Keep going and you'll get into dining neighborhoods aimed at locals more than tourists. Just past Harbour Island is Davis Islands, where a small-town main street is lined with sidewalk tables of a half-dozen modest restaurants. My favorites are Estela's for traditional Mexican fare of moles, steak, shrimp sopes and ice cold Negra Modelo, and Pipo's for Cuban chicken, terrific roast pork and Hatuey beer. In good weather on weekend nights, you'll also get a mariachi band at Estela's and a smooth Cuban combo for dancing at Pipo's.
Farther west, Howard Avenue is the home of the famed steak and wine of Bern's Steak House and the crowded Soho Restaurant Row. Howard's menu includes good dim sum at T.C. Choy's and late night tapas at Sangria and Ceviche, plus Thai, Caribbean, contemporary, steaks, seafood and a lot of pizza in between.
There's a smaller, more diverse collection of fine eating on MacDill Avenue from Bay to Bay Boulevard south to Gandy: salads and sandwiches with Pane Rustica's fresh bread, Byblos' upscale Lebanese, Spartaco's sensual Italian, La Fonda's hearty Cuban, Rigoletto's rustic Tuscan and Mad Dogs & Englishmen for pints and sport with an English accent.

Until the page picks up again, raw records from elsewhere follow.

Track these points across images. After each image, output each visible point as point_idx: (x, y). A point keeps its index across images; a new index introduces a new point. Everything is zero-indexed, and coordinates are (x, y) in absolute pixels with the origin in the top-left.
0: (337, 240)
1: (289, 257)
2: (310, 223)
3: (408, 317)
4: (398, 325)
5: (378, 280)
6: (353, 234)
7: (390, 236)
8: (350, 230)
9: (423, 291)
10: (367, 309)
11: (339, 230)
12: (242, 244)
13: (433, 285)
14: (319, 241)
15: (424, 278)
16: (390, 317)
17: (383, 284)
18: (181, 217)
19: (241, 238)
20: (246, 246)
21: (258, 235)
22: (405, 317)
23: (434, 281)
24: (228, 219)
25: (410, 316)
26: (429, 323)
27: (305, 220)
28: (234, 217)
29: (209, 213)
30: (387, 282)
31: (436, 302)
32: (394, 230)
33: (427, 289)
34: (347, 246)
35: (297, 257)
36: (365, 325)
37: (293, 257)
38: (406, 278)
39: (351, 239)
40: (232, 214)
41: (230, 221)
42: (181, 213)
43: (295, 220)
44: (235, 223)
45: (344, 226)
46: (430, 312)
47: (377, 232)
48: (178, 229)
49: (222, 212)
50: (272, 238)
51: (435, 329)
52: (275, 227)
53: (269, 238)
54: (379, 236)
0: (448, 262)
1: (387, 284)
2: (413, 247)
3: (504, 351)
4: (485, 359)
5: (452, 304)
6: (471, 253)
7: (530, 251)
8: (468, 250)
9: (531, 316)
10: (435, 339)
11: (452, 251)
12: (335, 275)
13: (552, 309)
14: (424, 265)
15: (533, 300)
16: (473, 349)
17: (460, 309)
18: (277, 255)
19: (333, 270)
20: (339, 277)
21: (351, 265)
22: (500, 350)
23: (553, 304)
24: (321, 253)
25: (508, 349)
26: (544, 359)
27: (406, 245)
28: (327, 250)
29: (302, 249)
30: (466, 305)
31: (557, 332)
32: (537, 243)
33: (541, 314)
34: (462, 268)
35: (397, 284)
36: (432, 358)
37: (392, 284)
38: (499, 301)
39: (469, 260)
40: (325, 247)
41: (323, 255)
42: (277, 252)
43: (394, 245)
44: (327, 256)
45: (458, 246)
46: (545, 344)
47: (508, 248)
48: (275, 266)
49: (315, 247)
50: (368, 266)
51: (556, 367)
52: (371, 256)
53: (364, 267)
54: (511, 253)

And if you find yourself in the hotel and shopping mall corridors of Dale Mabry Highway and West Shore Boulevard, you can eat at all your favorite chains, including Roy's, Lee Roy Selmon's and Flemings, Outback ventures with headquarters here.
You could also stop into Havana Village on Dale Mabry or La Teresita or any Cuban spot on Columbus Drive, for a taste of why we call the street Boliche Boulevard.
That robust rump roast stuffed with chorizo sausage, with yellow rice, black beans and fried plantains won't cost much more than $7. A Cuban sandwich of ham, pork, salami and cheese on bread flat, hot and crisp right off the press, will cost you half that.